See Peskas: Automated analytics for small-scale, data-deficient fisheries for further details.

Getting Started

This package uses a configuration file config.yml to manage environment-specific settings and connections. To get started, familiarize yourself with the package structure, particularly the R directory where the main functions are located.

Each function typically reads the configuration using read_config() to access necessary parameters. To work on this package locally, you’ll need to set up the required authentication files in the auth/ directory and ensure your environment variables are properly set. Remember to run devtools::load_all() when testing changes locally. If you’re new to R package development, consider reviewing the R packages book by Hadley Wickham and Jenny Brian.

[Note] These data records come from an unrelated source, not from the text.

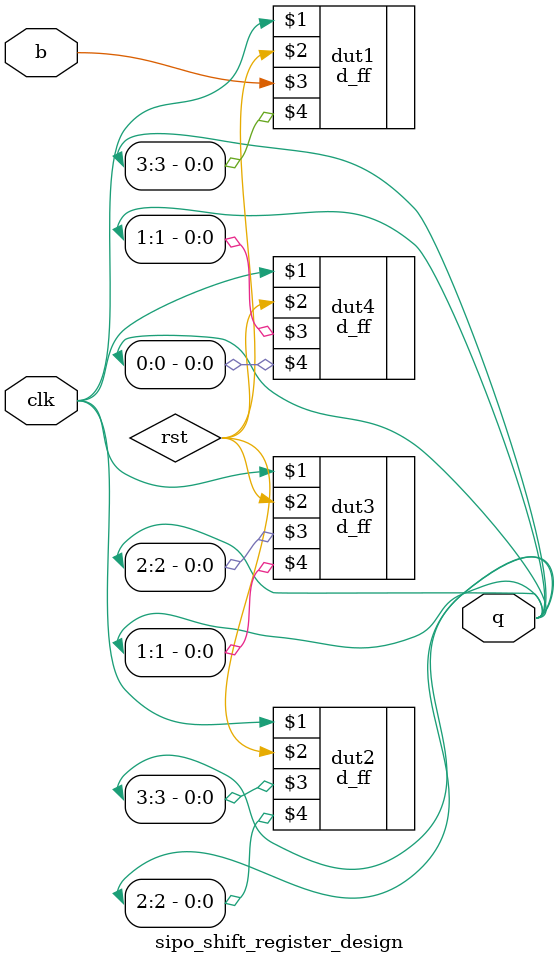
<source format=v>
module sipo_shift_register_design(q,clk,b);
input clk,b;
output[3:0]q;
d_ff dut1(clk,rst,b,q[3]);
d_ff dut2(clk,rst,q[3],q[2]);
d_ff dut3(clk,rst,q[2],q[1]);
d_ff dut4(clk,rst,q[1],q[0]);

endmodule


</source>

Quick Guide for Contributors

To keep our repository clean and efficient, please keep these guidelines in mind:

  • Always work on a new branch, not directly on main.
  • Write clear, concise commit messages.
  • Avoid storing intermediate and garbage files, especially in the root folder.
  • Strive for soft-coded solutions.
  • Maintain consistent code style throughout the project.
  • Document your code well - future you (and others) will thank you.
  • Test your changes thoroughly before submitting a pull request.
  • Keep your fork synced with the main repository.

These practices help us maintain a clean, efficient codebase that’s easier for everyone to work with. For more detailed guidelines, check out our CONTRIBUTING.md file.